Boats were built in Walker’s workshops at Leigh on Sea and at Great Wakering, some 10 miles away. Gaff jaws and some other fittings were cast to Walkers own patterns by the firm of Jays of Norwich; centerplates were made by St.Anns of Southend-on-Sea, and sails by Windward Sails. Sails are now available from a number of sailmakers who hold our drawings. Centreplates, gaff jaws, stemhead fittings and spars are available from the TOA’s official boatbuilders.
The growth in the popularity of the Walker 12′ caused many owners to express the view that it was worthy of class status, and largely on the initiative of Mr. R.E. Ferris, a meeting was held in London on 8th June, 1963, attended by thirteen owners. At this meeting, the TOA was formed, the name ‘Tideway’ adopted and a steering committee was set up. As many of the known Tideway owners as possible were contacted, dinghy registrations commenced, and in 1964, with nearly a hundred registered Tideways, the TOA affiliated with the RYA. A committee was elected at the first AGM in January 1965.
Attempts to find a sponsor club resulted in the Thames Estuary Yacht Club of Westcliff-on-Sea adopting the Tideway and organising class races, and also hosting the first Tideway Challenge Trophy Meeting, which was held there in June 1965.
The first hundred registration numbers were set aside for dinghies already in existence and were used up as applications were received. Thus numbers 1-100 represent boats built before or during 1963/64. After this, almost all boats were registered in the year in which they were built. It was decided in 1970 to issue numbers beginning with a zero prefix to accommodate older boats, not previously registered, commencing ’01’,’02’, etc. This ‘zero’ series is still being added to.

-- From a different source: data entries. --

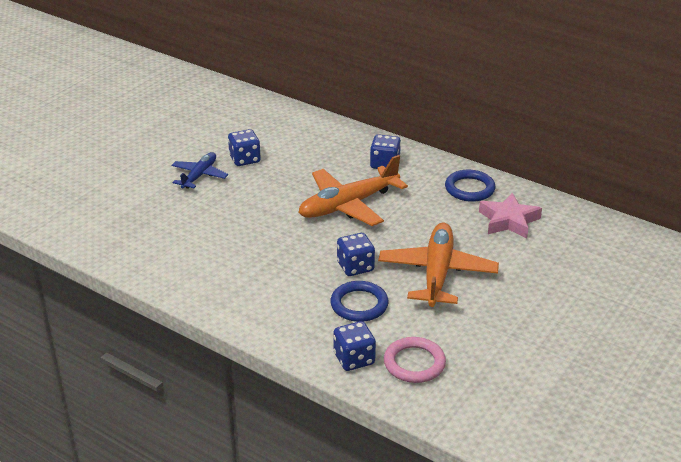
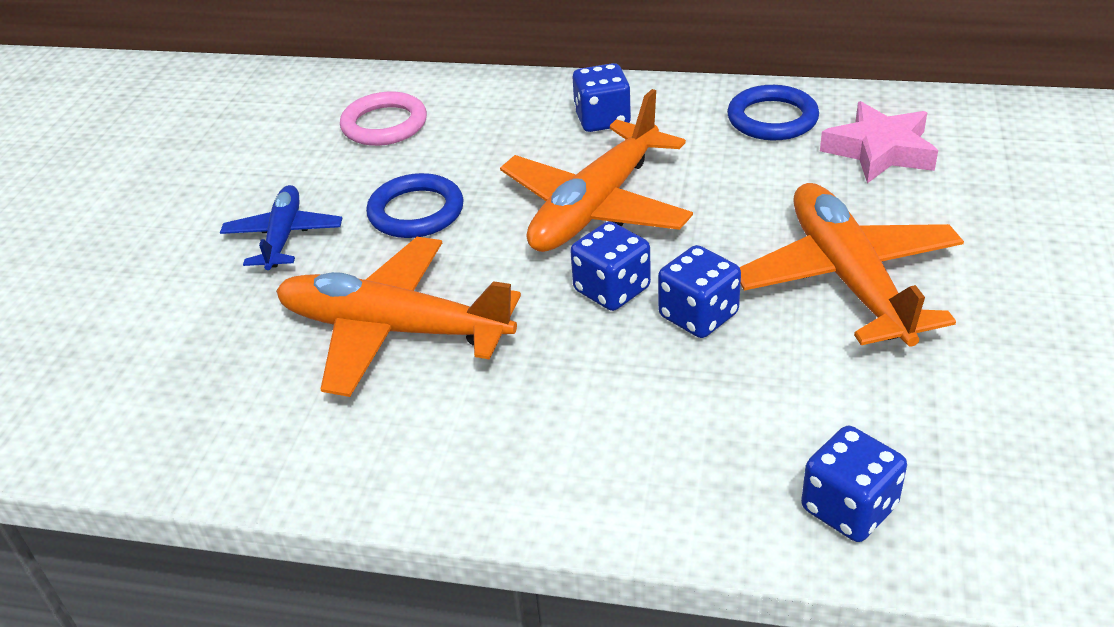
camera: 20 degrees left, 5 degrees up
blue dice [228,129,261,166] -> blue dice moved to [571,221,651,311]
blue ring [330,281,389,322] -> blue ring moved to [366,173,464,238]
pink ring [384,337,446,383] -> pink ring moved to [340,92,427,146]
none -> orange plane [276,237,521,397]

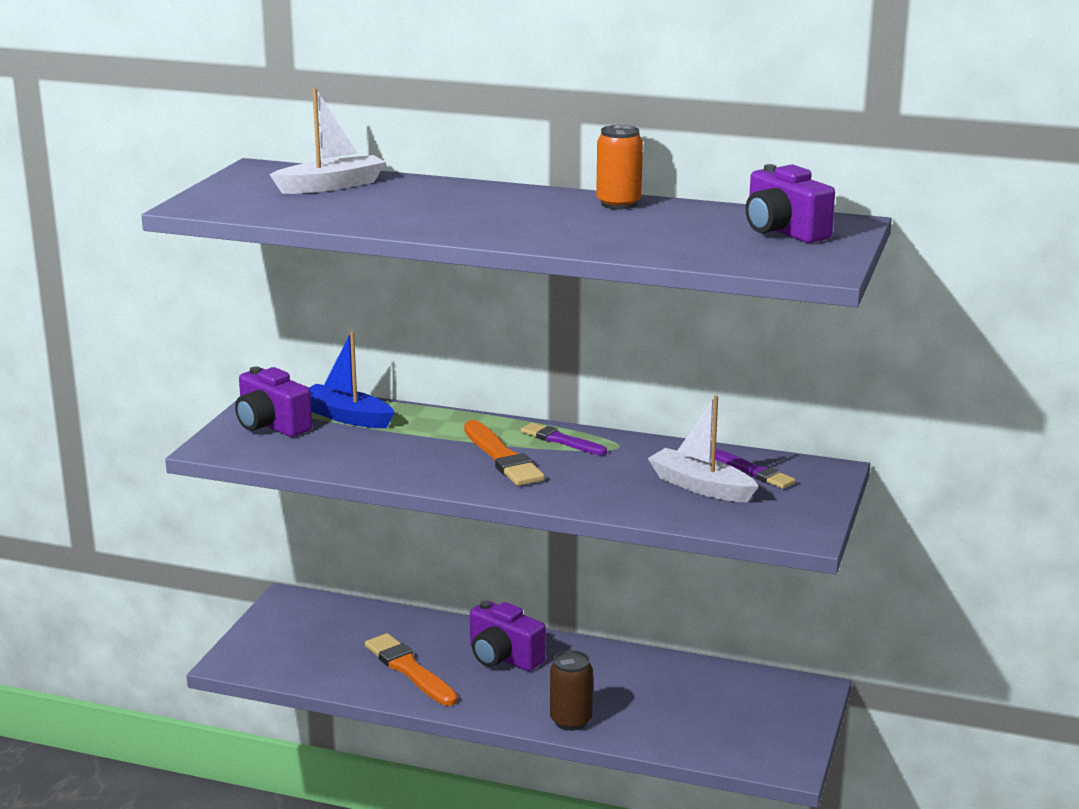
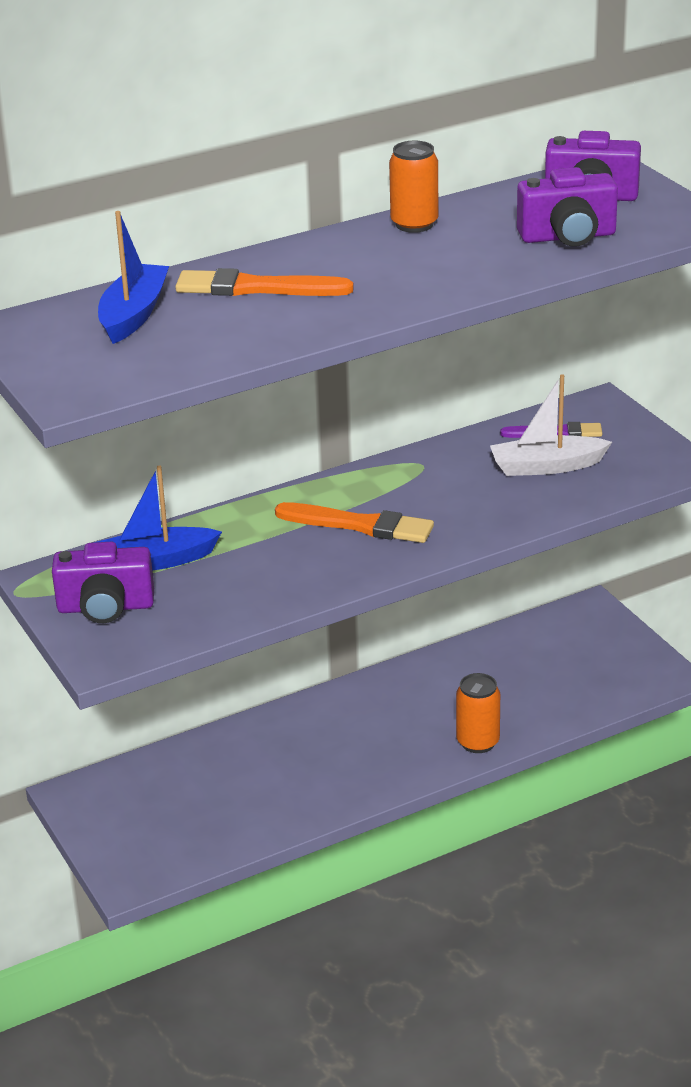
camera: 45 degrees left, 10 degrees up
white boat [270,88,386,194] -> blue boat [98,211,169,344]
orange brush [365,633,458,706] -> orange brush moved to [175,268,354,296]
purple camera [470,600,546,671] -> purple camera moved to [517,167,618,247]
purple brush [521,422,607,455] -> none
brown can [550,650,593,731] -> orange can [456,673,500,753]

In 1979 production of Tideways ceased and the frames were later destroyed. The last few boats were sold in 1980, with sails numbered up to 370, but as the details of numbers 363-370 were not passed on to the TOA for registration at the time of sale these numbers have been held open. The total number of Tideways built is not accurately known. 370 sail numbers were allocated, plus those in the zero series. A further 28 Popular’s, 50 De Luxe and 56 Supers are known to have been sold prior to 1964 and never subsequently registered, but this may not include all the early Walker 12’s made. Thus at least 504 boats are known to have been built, by 1979 even if the zero series is not counted. In 1991 Tideway building re-commenced when a GRP version was produced by Tepco Boats of Leigh-on-Sea. At this point the existing committee commissioned Mr. Roger Bleasby to draw the lines of a Tideway so that the hull shape should be defined for future reference. The boat chosen was TW343, considered to be a good example of the class. It was intended that future boats should be built to these lines.

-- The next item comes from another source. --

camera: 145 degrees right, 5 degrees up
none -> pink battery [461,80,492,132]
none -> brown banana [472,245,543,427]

Tepco boats were approved by the TOA in 1993 and Tepco adopted as an approved builder. Tepco ceased trading in 1996 a succession of builders followed. In this period 8 wooden boats were built (7 traditional clinker and one glued ply).
In 2003 ‘Tideway Dinghies’ was formed and the class enjoyed a happy relationship with the builder, to the benefit of both. More than 50 GRP boats were built between 2003 and 2010.

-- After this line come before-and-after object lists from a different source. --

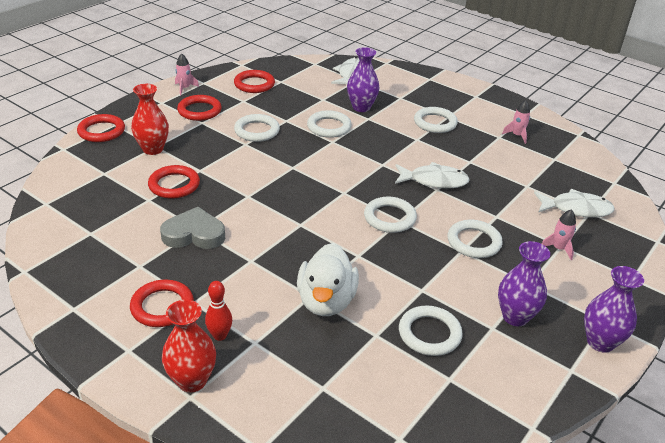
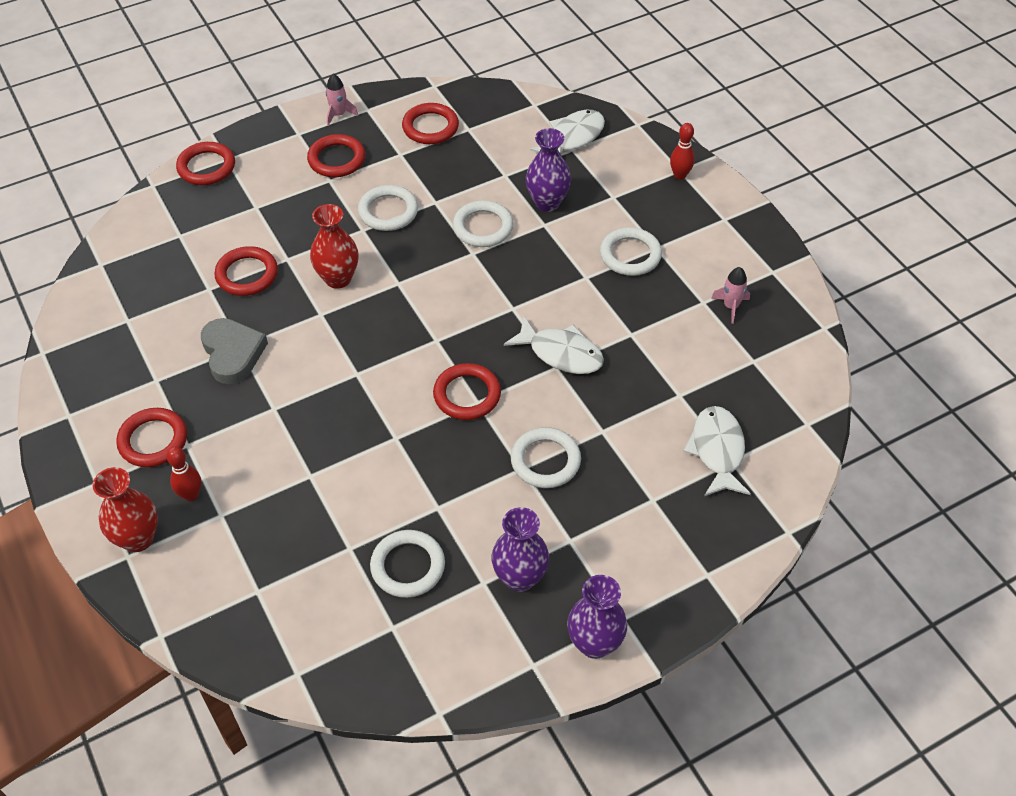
camera: 25 degrees right, 15 degrees up
red vase [131,84,169,155] -> red vase moved to [310,204,359,289]
grey heart [160,207,225,249] -> grey heart turned 45 degrees clockwise [201,318,268,384]
white duck [297,243,359,316] -> none
white ring [364,197,417,233] -> red ring [433,363,501,420]
white fish [534,189,614,218] -> white fish turned 120 degrees counterclockwise [683,406,751,496]
pink rocket [542,209,576,260] -> none
none -> red bowling pin [670,123,695,180]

In this period, the Committee also sought a builder of wooden boats. In 2009, the Good Wood Boat Company was appointed as the approved builder of wooden boats and Tideway Dinghies as the approved builder of GRP boats. Both companies were given three year contracts.
2010 also saw progress with the ‘TIDEWAY’ Trademark. This was acquired with the help of Tim and Chris South of Tideway Dinghies and is held on behalf of the TOA by its two Trustees
It was proposed at the first AGM to draw up complete class rules for racing. In practice the Class Rules evolved by common usage and general consent over the years, until formal rules were adopted in 1986 to enable racing certificates to be issued more easily. Generous measurement criteria allow for changes of shape through age, and design variations during the early evolution of the dinghy. Variations between the Popular, De Luxe and Super versions and between Gunter and Bermudan rigs have been found to make little practical difference in the overall racing performance of the boat, and thus a single Portsmouth Yardstick number has been acceptable (historically 1447).